KalobTaulien / wagtail-algolia-example-code

Sample files for your Wagtail setup using Algolia search.
3 stars 1 forks source link

Problem with large pages #1

Open yhoiseth opened 4 years ago

yhoiseth commented 4 years ago

Hi,

Thanks a lot for sharing. I encountered an issue that I suspect others will encounter, too.

Algolia has—at least to me—surprisingly small limits on record sizes:

  • 10 KB for Pro, Starter, or Free accounts
  • 20 KB for legacy (Essential and Plus)

It appears that for Enterprise accounts, you can have larger limits.

In practice, this means that if you e.g. have a page with a body, title, search_description, etc. of more than 10 000 characters put together (which is quite common), you'll encounter an error when indexing.

Algolia's official solution to this problem is splitting records, e.g. by paragraph.

I inquired with Algolia's support team how to do this with the Django integration. They answered that they don't think it's possible.

My assessment is that, in order to index large pages in Wagtail/Django, we would need to split records and build the index using Algolia's generic Python client. That, however, seems like a hack and more trouble than it's worth to us. (I'd be very interested in knowing if anyone has done this or has found a different solution.)

Also, regarding the blog post Using Algolia Search with Wagtail, I think it would be useful to add a warning about Algolia's record size limits. With such a warning, I probably wouldn't have spent any time trying to implement Algolia. It could, for example, say something like:

Warning: Be aware that Algolia at the time of writing has a 10 KB limit on record sizes for all new accounts except Enterprise. This means that indexing any page with more than 10 000 characters of text will fail. There is an official solution to this issue, but it doesn't work with the Django integration.

TomKlotzPro commented 4 years ago

Hello @yhoiseth ! I'm Tom and I work at Algolia, I used to work on laravel integration, we have a Splitter that helps us splitting large records. But I don't know if it's possible to do it with Django. I'll try to dig into it and try to implement it.

This is our documentation for our splitter : https://www.algolia.com/doc/framework-integration/laravel/advanced-use-cases/split-large-records/?language=php

And this is the repo of our laravel integration : https://github.com/algolia/scout-extended

Cheers

yhoiseth commented 4 years ago

That's great, I really appreciate it ❤

Let me know if you need to talk things through or something. (Just be aware that I wouldn't consider myself a Django expert 😉)

yhoiseth commented 4 years ago

For now, we have worked around this issue by making a similar solution using Elasticsearch and Bootstrap Autocomplete. I'm sharing how to achieve it here in case anyone else runs into a similar problem.

Caveats and prerequisites

Demo

See the search box in the navbar on https://www.entrepedia.com/.

How

Set up Elasticsearch

See Backends — Wagtail Documentation. (The other backends don't work as well because they don't return results until words are almost written out.
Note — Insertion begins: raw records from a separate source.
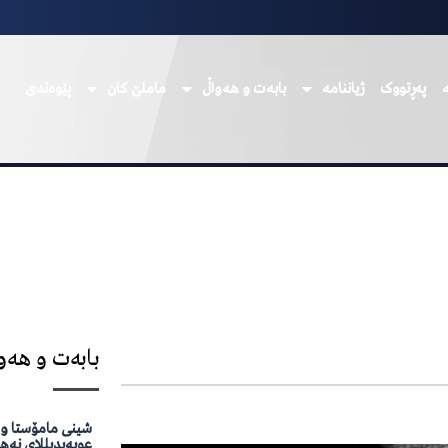
پەڕتووک
ژیاننامە
بابەت و هەواڵ
ماملێ کان
پێوەندی
بابەت و هەو
شینی مامۆستا وە
عوبەیدیللای نەه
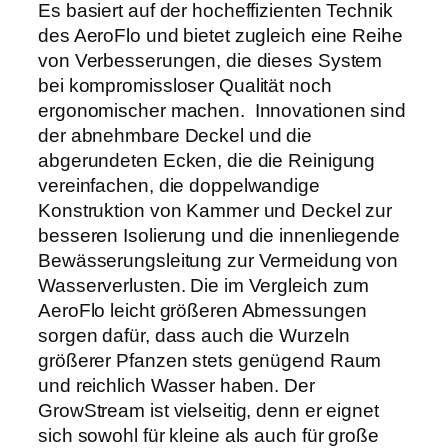
Es basiert auf der hocheffizienten Technik
n
€
des AeroFlo und bietet zugleich eine Reihe
g
von Verbesserungen, die dieses System
e
bei kompromissloser Qualität noch
ergonomischer machen. Innovationen sind
der abnehmbare Deckel und die
abgerundeten Ecken, die die Reinigung
vereinfachen, die doppelwandige
Konstruktion von Kammer und Deckel zur
besseren Isolierung und die innenliegende
Bewässerungsleitung zur Vermeidung von
Wasserverlusten. Die im Vergleich zum
AeroFlo leicht größeren Abmessungen
sorgen dafür, dass auch die Wurzeln
größerer Pfanzen stets genügend Raum
und reichlich Wasser haben. Der
GrowStream ist vielseitig, denn er eignet
sich sowohl für kleine als auch für große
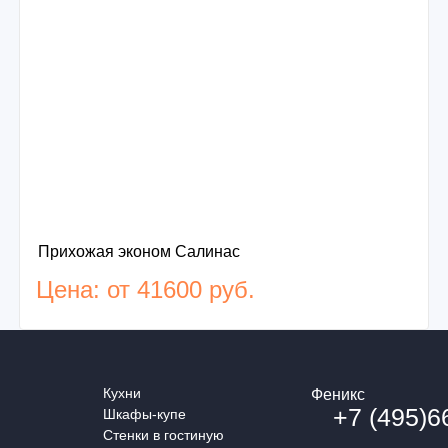
Прихожая эконом Салинас
Цена: от 41600 руб.
Кухни
Феникс
+7 (495)6
Шкафы-купе
Стенки в гостиную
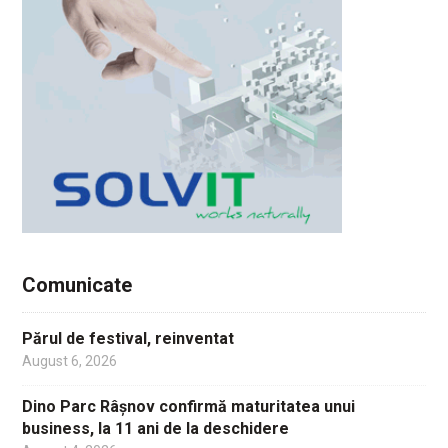
Comunicate
Părul de festival, reinventat
August 6, 2026
Dino Parc Râșnov confirmă maturitatea unui
business, la 11 ani de la deschidere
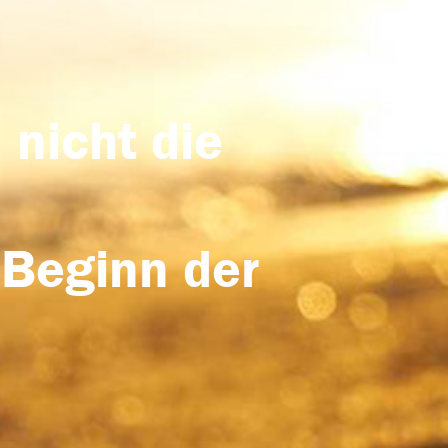
 nicht die
 Beginn der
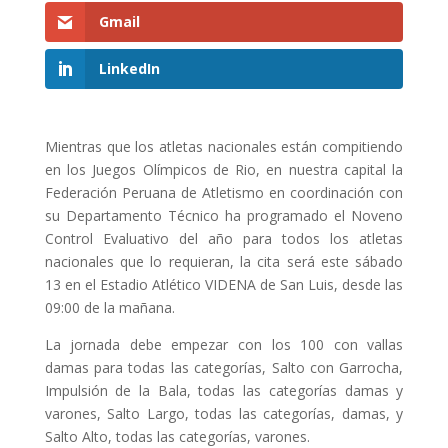
Gmail
LinkedIn
Mientras que los atletas nacionales están compitiendo
en los Juegos Olímpicos de Rio, en nuestra capital la
Federación Peruana de Atletismo en coordinación con
su Departamento Técnico ha programado el Noveno
Control Evaluativo del año para todos los atletas
nacionales que lo requieran, la cita será este sábado
13 en el Estadio Atlético VIDENA de San Luis, desde las
09:00 de la mañana.
La jornada debe empezar con los 100 con vallas
damas para todas las categorías, Salto con Garrocha,
Impulsión de la Bala, todas las categorías damas y
varones, Salto Largo, todas las categorías, damas, y
Salto Alto, todas las categorías, varones.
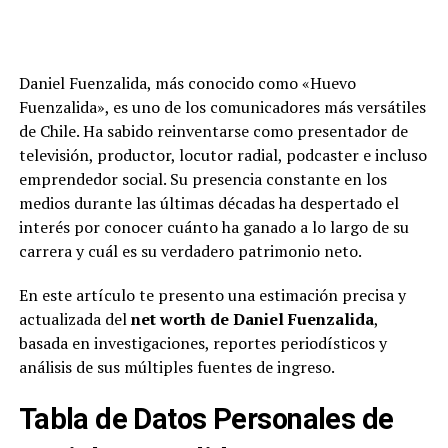
Daniel Fuenzalida, más conocido como «Huevo
Fuenzalida», es uno de los comunicadores más versátiles
de Chile. Ha sabido reinventarse como presentador de
televisión, productor, locutor radial, podcaster e incluso
emprendedor social. Su presencia constante en los
medios durante las últimas décadas ha despertado el
interés por conocer cuánto ha ganado a lo largo de su
carrera y cuál es su verdadero patrimonio neto.
En este artículo te presento una estimación precisa y
actualizada del
net worth de Daniel Fuenzalida
,
basada en investigaciones, reportes periodísticos y
análisis de sus múltiples fuentes de ingreso.
Tabla de Datos Personales de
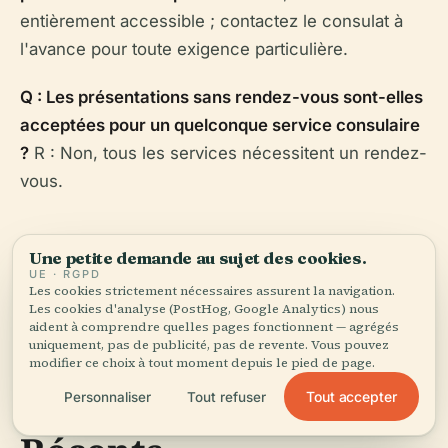
entièrement accessible ; contactez le consulat à
l'avance pour toute exigence particulière.
Q : Les présentations sans rendez-vous sont-elles
acceptées pour un quelconque service consulaire
?
R : Non, tous les services nécessitent un rendez-
vous.
Une petite demande au sujet des cookies.
UE · RGPD
Les cookies strictement nécessaires assurent la navigation.
Les cookies d'analyse (PostHog, Google Analytics) nous
Considérations
aident à comprendre quelles pages fonctionnent — agrégés
uniquement, pas de publicité, pas de revente. Vous pouvez
Spéciales et
modifier ce choix à tout moment depuis le pied de page.
Développements
Tout accepter
Personnaliser
Tout refuser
Elasticsearch can return results when the query is as little as one character.)

Set up search endpoint

When you start a Wagtail project, it sets up a default search endpoint.

In order to make it work with Bootstrap Autocomplete, you need to change query to q. Do this in the view and the template if you plan on having a graceful fallback in case the JavaScript breaks.
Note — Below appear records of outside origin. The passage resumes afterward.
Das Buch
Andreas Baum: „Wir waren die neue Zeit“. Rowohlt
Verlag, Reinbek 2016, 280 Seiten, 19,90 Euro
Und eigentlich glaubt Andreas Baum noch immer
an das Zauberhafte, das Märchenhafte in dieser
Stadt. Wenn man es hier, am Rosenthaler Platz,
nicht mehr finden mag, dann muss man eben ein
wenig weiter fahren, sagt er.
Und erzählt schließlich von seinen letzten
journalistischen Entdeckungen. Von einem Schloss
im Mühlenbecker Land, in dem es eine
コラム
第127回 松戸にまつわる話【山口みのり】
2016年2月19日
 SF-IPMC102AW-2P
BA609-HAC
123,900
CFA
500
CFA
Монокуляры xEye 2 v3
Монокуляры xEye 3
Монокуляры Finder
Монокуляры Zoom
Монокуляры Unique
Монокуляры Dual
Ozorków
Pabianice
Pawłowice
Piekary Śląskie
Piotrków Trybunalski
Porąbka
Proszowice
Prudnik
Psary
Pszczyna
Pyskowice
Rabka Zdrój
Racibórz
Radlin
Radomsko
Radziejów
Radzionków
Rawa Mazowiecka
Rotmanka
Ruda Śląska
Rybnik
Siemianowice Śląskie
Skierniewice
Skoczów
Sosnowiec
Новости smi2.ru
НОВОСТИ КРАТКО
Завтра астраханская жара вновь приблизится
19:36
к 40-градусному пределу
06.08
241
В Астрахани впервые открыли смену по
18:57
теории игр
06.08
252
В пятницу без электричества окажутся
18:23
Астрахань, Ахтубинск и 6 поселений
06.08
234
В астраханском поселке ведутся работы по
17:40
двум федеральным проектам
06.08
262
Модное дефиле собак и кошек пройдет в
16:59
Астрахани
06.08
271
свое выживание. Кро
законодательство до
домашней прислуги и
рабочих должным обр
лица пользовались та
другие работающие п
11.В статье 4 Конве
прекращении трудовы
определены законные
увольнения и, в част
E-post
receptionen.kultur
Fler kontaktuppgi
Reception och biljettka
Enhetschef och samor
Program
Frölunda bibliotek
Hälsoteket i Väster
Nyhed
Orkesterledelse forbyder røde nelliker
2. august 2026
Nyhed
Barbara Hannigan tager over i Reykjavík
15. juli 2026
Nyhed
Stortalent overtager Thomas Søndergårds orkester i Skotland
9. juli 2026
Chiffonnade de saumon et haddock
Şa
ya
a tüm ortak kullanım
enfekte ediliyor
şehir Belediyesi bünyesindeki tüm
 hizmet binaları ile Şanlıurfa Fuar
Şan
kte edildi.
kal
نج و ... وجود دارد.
Next, you need to return the search results as JSON if the autocomplete is doing the searching. There are many ways to do this. A slightly ugly but functional way is to add the following guard above the existing return statement:

    from json import dumps
    from django.http import HttpResponse
    # …
    if request.is_ajax():
        data = []
        for hit in search_results:
            data.append({"url": hit.url, "text": hit.title})
        return HttpResponse(dumps(data), content_type="application/json")

Set up frontend

For the frontend, we need a search field and some JavaScript. These are the relevant parts:

<input
  aria-label="Search"
  autocomplete="off"
  class="form-control"
  id="search-input"
  name="q"
  type="search"
>
<script
  src="https://cdn.jsdelivr.net/gh/xcash/bootstrap-autocomplete@v2.2.2/dist/latest/bootstrap-autocomplete.min.js"
></script>
<script>
  $(document).ready(function () {
    var $searchInput = $("#search-input");
    $searchInput.autoComplete({
      minLength: 1,
      resolverSettings: {
        url: "{% url "search" %}"
      }
    });
    $searchInput.on("autocomplete.select", function (event, item) {
      window.location.pathname = item.url;
    });
    $searchInput.on("keydown", function (event) {
      if (event.keyCode === 13) {
        return false; // Do not submit form on ENTER
      }
    });
  });
</script>

CC https://github.com/algolia/algoliasearch-django/issues/285

yhoiseth commented 4 years ago

Hi @KalobTaulien,

Just a heads-up in case you didn't notice this 🙂

TLDR: You might want to add some info about the size limit to your blog post as a courtesy to readers.